*** Opening of Data to examine ***

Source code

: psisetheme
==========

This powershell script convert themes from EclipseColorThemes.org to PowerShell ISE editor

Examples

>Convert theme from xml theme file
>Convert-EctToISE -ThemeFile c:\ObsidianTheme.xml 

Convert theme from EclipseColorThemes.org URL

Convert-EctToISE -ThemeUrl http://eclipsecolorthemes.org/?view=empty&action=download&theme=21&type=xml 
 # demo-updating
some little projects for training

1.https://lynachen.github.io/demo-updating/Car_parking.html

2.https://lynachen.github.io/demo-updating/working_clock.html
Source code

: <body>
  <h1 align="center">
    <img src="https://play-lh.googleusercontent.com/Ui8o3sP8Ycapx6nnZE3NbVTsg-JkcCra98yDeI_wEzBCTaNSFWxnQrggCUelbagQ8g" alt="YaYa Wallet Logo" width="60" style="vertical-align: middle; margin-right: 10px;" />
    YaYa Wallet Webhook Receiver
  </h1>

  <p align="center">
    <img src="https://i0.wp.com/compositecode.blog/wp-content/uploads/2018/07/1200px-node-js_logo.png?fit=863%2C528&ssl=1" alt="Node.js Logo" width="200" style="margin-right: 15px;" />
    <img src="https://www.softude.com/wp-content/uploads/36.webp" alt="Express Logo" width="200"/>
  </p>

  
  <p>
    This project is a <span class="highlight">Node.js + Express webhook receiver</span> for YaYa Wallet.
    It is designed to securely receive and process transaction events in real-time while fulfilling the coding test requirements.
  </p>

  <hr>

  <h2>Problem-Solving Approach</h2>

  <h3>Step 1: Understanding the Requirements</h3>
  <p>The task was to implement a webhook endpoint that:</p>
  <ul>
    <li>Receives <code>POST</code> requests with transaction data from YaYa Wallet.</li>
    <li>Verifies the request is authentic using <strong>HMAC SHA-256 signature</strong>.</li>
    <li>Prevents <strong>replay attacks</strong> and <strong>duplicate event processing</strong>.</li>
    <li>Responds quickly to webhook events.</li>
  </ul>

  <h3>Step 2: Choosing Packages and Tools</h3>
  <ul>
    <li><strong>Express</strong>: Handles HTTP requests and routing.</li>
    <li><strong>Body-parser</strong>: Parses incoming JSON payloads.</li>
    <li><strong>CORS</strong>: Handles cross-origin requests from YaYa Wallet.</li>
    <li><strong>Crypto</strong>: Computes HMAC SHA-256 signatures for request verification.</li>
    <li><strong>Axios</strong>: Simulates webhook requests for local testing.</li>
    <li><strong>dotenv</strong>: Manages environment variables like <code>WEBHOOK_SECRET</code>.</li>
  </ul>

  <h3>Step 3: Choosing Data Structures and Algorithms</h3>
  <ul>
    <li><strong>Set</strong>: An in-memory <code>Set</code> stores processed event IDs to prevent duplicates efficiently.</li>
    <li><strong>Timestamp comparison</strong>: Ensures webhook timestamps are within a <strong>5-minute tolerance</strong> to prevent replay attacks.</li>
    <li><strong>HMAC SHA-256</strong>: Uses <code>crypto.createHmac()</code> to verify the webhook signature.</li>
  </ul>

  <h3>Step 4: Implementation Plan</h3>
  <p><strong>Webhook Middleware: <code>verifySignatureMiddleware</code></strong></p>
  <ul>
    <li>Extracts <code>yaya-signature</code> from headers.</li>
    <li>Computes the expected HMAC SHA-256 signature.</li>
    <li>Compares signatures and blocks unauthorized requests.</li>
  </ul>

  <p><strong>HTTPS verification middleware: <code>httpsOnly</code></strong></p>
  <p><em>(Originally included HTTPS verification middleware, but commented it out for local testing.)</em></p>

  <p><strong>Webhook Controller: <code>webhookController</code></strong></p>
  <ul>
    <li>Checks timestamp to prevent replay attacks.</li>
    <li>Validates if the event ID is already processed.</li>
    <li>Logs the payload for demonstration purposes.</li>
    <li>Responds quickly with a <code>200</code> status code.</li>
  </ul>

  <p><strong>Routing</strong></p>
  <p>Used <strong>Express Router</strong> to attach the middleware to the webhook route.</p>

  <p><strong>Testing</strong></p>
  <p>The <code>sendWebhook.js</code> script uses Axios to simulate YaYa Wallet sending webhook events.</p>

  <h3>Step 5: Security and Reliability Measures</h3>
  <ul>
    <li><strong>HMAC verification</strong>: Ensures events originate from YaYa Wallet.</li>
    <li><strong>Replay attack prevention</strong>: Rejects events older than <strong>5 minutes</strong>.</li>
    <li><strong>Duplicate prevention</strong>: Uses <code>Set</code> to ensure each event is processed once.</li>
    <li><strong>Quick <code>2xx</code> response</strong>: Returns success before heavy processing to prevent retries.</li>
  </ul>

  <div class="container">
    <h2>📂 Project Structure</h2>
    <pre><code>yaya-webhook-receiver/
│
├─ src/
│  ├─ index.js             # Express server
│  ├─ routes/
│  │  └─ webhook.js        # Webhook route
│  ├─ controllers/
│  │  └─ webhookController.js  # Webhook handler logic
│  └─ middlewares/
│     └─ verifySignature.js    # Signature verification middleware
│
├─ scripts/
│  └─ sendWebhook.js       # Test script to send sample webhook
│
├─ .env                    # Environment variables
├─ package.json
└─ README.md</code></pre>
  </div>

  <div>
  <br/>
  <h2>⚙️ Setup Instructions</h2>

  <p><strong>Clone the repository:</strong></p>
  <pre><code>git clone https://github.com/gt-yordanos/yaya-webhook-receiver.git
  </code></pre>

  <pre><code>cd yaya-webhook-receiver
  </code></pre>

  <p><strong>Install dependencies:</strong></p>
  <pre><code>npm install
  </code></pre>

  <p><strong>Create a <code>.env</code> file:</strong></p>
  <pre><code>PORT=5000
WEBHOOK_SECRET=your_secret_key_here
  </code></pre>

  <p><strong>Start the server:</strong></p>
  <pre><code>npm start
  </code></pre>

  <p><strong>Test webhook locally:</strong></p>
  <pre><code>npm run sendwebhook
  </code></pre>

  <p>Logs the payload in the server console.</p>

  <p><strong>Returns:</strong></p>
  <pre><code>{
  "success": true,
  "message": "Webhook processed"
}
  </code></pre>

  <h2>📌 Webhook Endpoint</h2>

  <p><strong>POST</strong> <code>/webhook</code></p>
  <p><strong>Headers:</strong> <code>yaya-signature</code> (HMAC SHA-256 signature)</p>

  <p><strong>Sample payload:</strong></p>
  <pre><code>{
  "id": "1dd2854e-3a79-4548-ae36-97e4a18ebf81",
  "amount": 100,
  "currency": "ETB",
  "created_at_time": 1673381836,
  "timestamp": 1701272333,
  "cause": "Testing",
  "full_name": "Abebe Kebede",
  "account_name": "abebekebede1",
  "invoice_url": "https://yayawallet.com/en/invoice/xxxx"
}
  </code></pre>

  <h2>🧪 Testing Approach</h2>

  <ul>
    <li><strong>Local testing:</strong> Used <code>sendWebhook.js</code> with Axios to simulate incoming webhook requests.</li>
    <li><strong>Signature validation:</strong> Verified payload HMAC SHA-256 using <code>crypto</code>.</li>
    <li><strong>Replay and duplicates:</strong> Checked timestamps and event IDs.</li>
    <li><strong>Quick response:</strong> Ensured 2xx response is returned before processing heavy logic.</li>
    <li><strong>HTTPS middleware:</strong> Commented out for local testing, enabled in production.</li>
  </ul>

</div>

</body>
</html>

*** Close of Data to examine ***

* _Problem to solve_
Search the entries for the string "Handles" and return each line where it turns up.

* _Answer for the task_
    <li><strong>Express</strong>: Handles HTTP requests and routing.</li>
    <li><strong>CORS</strong>: Handles cross-origin requests from YaYa Wallet.</li>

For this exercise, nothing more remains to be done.